> _WHAT THE TASK ASKS_
Copy each line below in which the string "Item" appears.

> _MATERIAL SUPPLIED_
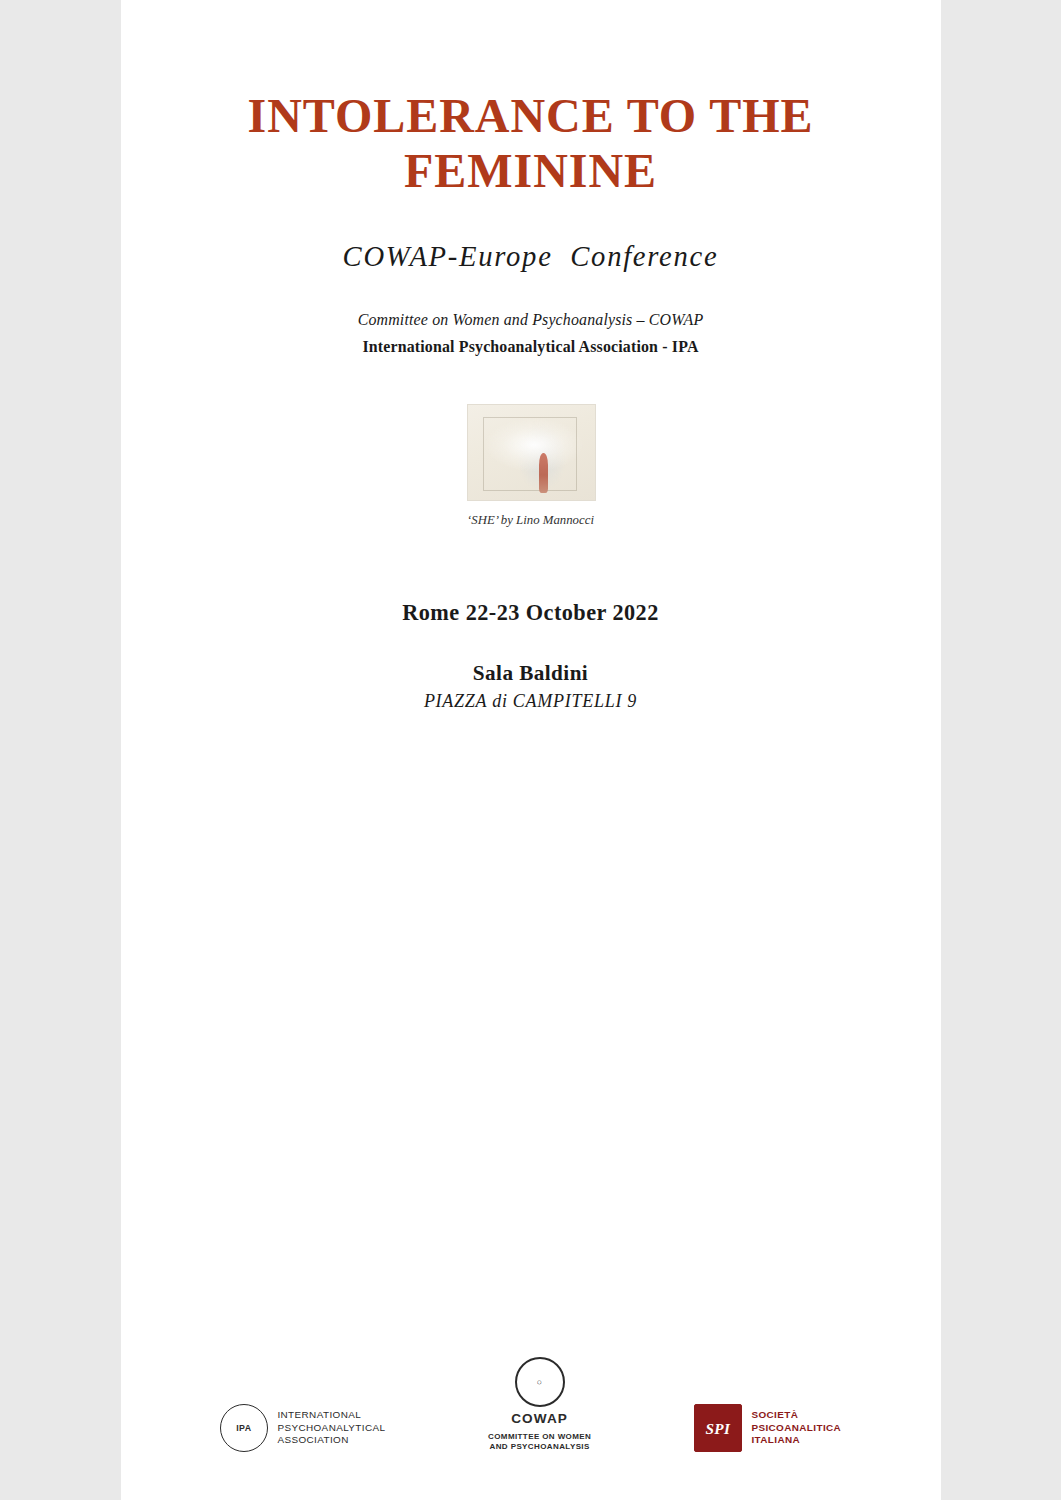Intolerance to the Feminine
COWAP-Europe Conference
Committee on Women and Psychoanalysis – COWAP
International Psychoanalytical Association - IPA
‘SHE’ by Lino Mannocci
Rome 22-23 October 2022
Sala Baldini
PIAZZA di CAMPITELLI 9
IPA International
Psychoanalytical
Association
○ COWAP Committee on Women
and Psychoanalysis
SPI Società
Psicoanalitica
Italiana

---

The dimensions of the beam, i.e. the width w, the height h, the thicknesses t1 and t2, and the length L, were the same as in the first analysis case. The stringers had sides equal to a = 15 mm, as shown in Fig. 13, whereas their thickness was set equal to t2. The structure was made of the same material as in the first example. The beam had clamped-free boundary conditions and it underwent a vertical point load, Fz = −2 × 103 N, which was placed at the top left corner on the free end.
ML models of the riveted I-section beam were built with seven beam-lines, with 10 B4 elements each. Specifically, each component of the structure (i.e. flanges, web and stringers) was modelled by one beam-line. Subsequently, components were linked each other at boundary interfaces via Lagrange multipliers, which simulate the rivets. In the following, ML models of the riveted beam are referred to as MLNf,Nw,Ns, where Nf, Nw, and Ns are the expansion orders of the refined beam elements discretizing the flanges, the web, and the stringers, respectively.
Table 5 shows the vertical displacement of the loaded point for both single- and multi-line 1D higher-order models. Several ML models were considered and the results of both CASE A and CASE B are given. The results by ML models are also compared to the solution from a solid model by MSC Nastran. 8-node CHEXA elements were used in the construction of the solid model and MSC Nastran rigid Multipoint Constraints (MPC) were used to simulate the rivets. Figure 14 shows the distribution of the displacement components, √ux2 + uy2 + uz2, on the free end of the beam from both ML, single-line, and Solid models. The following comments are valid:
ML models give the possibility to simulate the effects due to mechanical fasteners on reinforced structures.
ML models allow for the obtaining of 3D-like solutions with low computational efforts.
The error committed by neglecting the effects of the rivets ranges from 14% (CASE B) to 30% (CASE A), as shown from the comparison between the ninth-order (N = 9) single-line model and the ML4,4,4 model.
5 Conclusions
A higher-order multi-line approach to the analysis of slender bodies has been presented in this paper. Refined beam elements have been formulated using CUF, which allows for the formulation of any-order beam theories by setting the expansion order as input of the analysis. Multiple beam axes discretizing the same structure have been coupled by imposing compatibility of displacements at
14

...

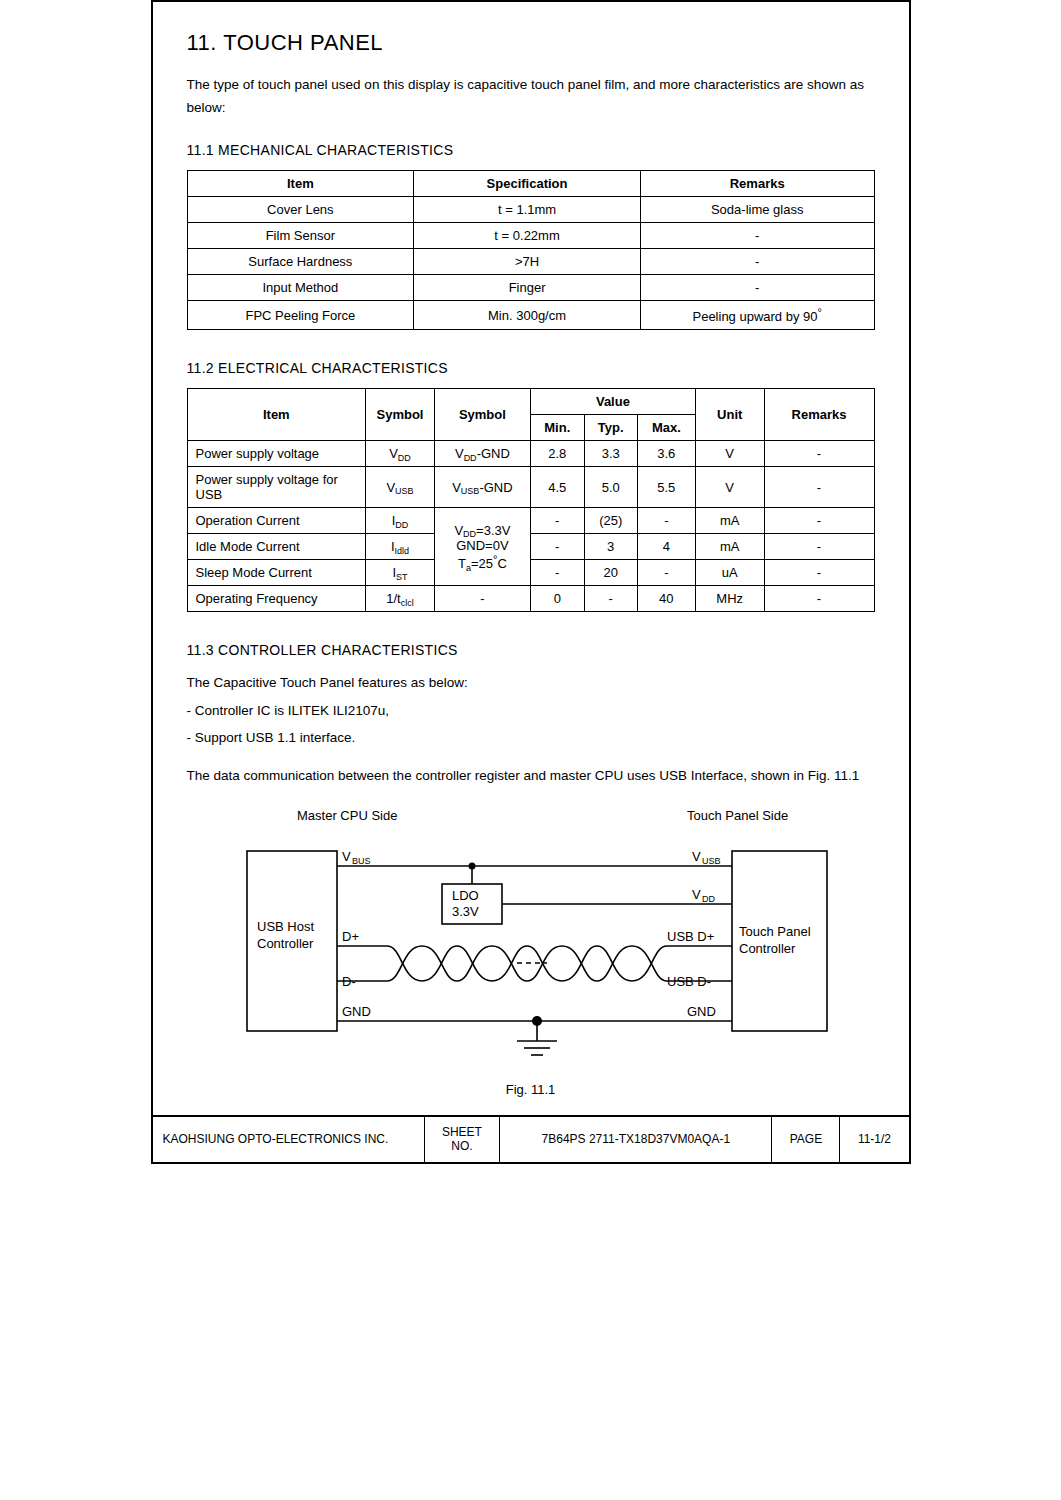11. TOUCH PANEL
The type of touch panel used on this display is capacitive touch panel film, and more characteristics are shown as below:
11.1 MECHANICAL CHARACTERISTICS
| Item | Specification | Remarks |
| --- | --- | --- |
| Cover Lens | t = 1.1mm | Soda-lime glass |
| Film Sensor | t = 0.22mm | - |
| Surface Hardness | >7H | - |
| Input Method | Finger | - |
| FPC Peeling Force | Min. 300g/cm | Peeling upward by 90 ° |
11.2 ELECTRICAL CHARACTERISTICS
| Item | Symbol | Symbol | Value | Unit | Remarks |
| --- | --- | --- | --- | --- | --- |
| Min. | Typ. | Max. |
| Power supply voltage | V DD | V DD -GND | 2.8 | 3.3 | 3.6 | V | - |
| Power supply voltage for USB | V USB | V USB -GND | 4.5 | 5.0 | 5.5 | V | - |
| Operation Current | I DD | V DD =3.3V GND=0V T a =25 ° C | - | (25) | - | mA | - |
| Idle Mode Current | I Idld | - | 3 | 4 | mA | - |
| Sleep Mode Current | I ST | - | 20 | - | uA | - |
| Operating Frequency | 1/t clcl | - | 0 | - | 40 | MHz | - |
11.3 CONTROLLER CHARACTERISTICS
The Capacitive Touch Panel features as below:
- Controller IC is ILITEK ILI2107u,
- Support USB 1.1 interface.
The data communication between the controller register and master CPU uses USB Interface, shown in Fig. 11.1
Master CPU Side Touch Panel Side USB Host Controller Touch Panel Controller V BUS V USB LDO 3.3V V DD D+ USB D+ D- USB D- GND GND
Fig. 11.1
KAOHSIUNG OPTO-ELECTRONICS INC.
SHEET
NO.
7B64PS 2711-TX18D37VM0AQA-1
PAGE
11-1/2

> _WRITTEN SOLUTION_
| Item | Specification | Remarks |
| Item | Symbol | Symbol | Value | Unit | Remarks |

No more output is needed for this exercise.